As far as the small aluminum pot, you measured the thickness of the sides, not the bottoms.
You’ve got that backwards. Try the calculator you mentioned. It will show you that a higher k number results in increased heat transfer. Aluminum is a far better conductor.
As far as the bottom thickness, you need to consider how these are manufactured. They aren’t cast. They are stamped from sheet stock. Expect all sides to be similar.
@gearskeptic
Sorry, typo. I have edited it.
When stamping, the material stretches. The bottom may not be the same thickness. Also, the dies may be gapped to allow greater wall thickness.
You would have to measure to be sure, but it was just a hypothesis.
Your heat sink theory could be the answer, or even the strengthening ring molded into the bottom (more surface area and/or heat trapped inside the ring lip).
It is difficult to quantify, but I think you made your point with the spilled water demo. There comes a point where reducing weight can become absurd.
I often get criticized on trail for not sawing off the handle of my toothbrush. Since I am not an Army Ranger trying to carry more ammo, I am not going to obsess about it. As long as I can comfortably carry it I am good.
I do find your fuel savings videos very handy, and recently found that the use of low flame works for liquid fuel also.
Since I live in California, I can no longer purchase butane canisters.
My current setup is a Trangia with a kerosene burner adapter. I ditch everything but the kettle, windshield, and base. Been criticized for that too. Same answer.
Saving fuel makes sense though, since it is the densest single item I carry other than water, and requires a relatively heavy bottle to carry it in.
Now if they could just do something about the hated but required bear canisters…
This old T.... GearSkeptic 😂
First of all: thank you for the good job!!! The heatsink hypothetis sounds logical to me. I wonder what the impact of a Neopren sleeve would be then.
Since I am into alcohol stoves, I allways watch your videos and think, what the parallels would be in the „alcohol-stove -universe“. I would be very curious how a Trail Designs sidewinder with the 700ml titanium pot and the kohin burner would perform. It has a (very😂) low flame, large pot diameter, reduced wind impact and the Heat sink effect through the sides ….. 🥸
Thanks again.
It’s all ways fun to watch your videos.
I do have cozies on my list to test. That might indicate how much the sides come in play.
Hypothesis: Dimple matters. Imagine the heat (hot gas and air) rising. As that hot gas rises, it's trapped by the dimple. It's the same as water being trapped in the dimple when the pot is upside down. The dimple forms a potential-well, trapping the hottest gas from spilling (upward) and into the atmosphere. This was discussed several videos ago when this author mentioned making a windscreen/skirt that dropped a few mm below the pan's bottom. Dimple forms the same potential-well to hold hot-gas against the pot-bottom that extra half-second to improve efficiency. It was worth exploring then, as now. Bigger-dimple (or windscreen) = better-efficiency, to a point. But to what point? What is the optimal (dimple) cavity depth?
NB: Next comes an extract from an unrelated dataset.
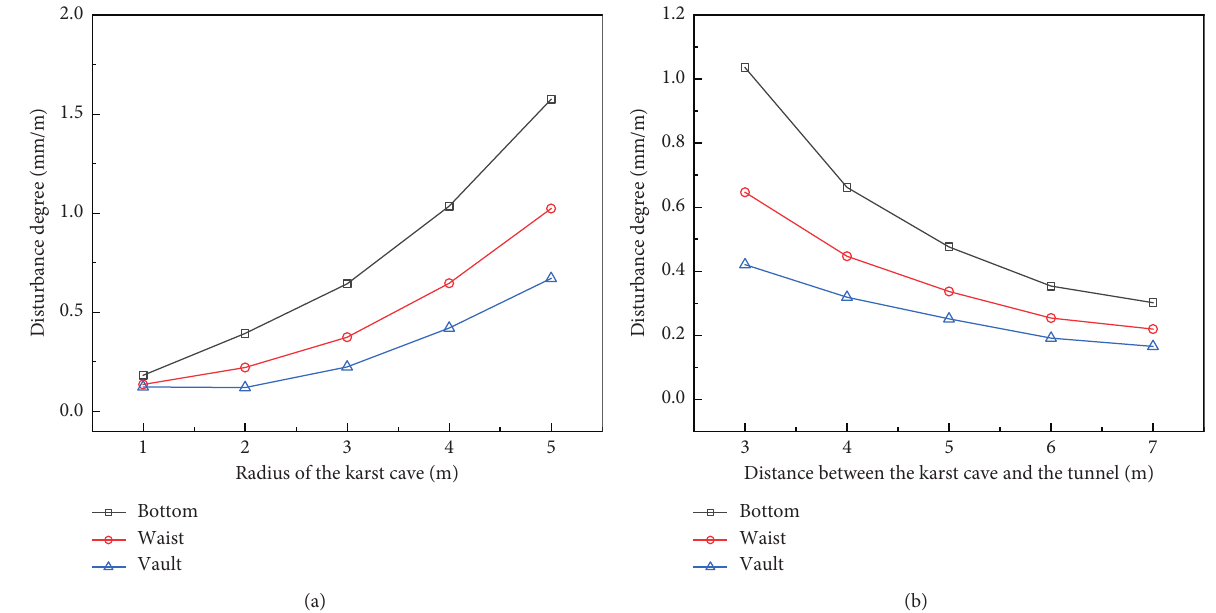
Figure 14: Change law of the disturbance degree with (a) varying sizes and (b) locations of the karst cave.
For boiling water a dimple is surely the lowest weight heat-entrapment geometry, but maybe not the best for frying or for cleanup? Also, a skirt (as previously discussed) is much simpler to test. A single skirt can be utilized to test many potential-well depths. One might further speculate the optimal dimple-depth (or windscreen-skirt-depth) occurs right about when stove fuel burn begins to be impacted by too much skirt-depth.
For all the nonsensical fin-geometries manufacturer's have produced, a skirt or dimple would appear to be more effective at lighter weight and less cost. A three-way win.